There have been a range of campaigns in the past few decades raising the plight of cleaners. Many of these have been through the courts to establish demands for fairer employment practices. Despite such campaigns, normally led by new forms of independent trade unions or networks within established trade unions, this sector of employment remains increasingly fragmented.
It has been suggested by Labour that we need a new deal with a fresh approach to fairness at work. But these approaches are often individualised and centre around questions of minimum working conditions and pay.
Yet the fundamental changes that austerity has brought to these workers’ lives have rarely been challenged.
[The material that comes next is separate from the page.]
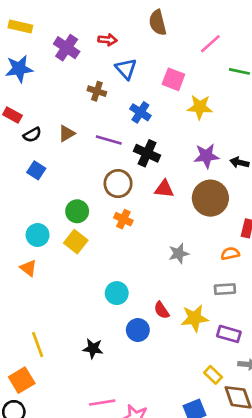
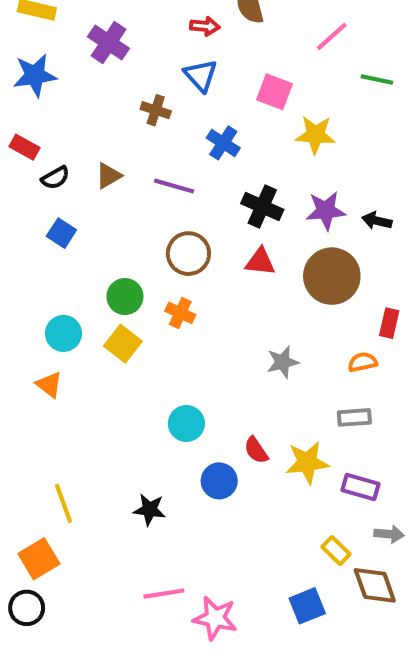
red arrow: (107, 40) -> (205, 26), moved
black cross: (147, 153) -> (262, 206), moved
orange cross: (123, 219) -> (180, 313), moved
Many have suggested we look into amending labour legislation around rights at work, especially given that so much energy is expended in long-running court cases, which are, in effect, fighting for basic employment rights. Such cases can be draining for workers and their trade unions, hampering their efforts to pressure employers into systematically enhancing working conditions.
We need to look more widely then – not just at ‘individual’ or ‘employee’ responsibility, but at democracy at work and trade union rights. We should put collective voice and the extension of trade union roles at the heart of the cleaning sector, alongside other similar sectors.
Developing worker representation and deepening trade union recognition rights – along with removing restrictions on the right to strike – will give an actual voice to workers, not just a symbolic voice.
Cleaners, through their representatives, need to be more clearly inserted into the decision-making processes and operational development of their work and how it is organised. And on top of that, work must be increasingly brought back in-house on a systematic basis. As various campaigns by unions such as UNISON or the IWGB have shown, that is how we win stronger workplace regulations and representation.
The cleaning workforce has shown its ability to take on the challenges of the pandemic and austerity, but it can only continue to do so if we reconsider the collective value of this type of work and the importance of enhancing industrial relations and collective worker voice.
Labour should take the lead on this, with more than just references to ‘good’ or ‘decent work’ and the hope that employers will somehow voluntarily comply with some opaque set of minimal labour standards. This is crucial at a time when workers are being forced to carry not just heavier workloads, but ever larger aspects of managerial responsibilities without the resources they need.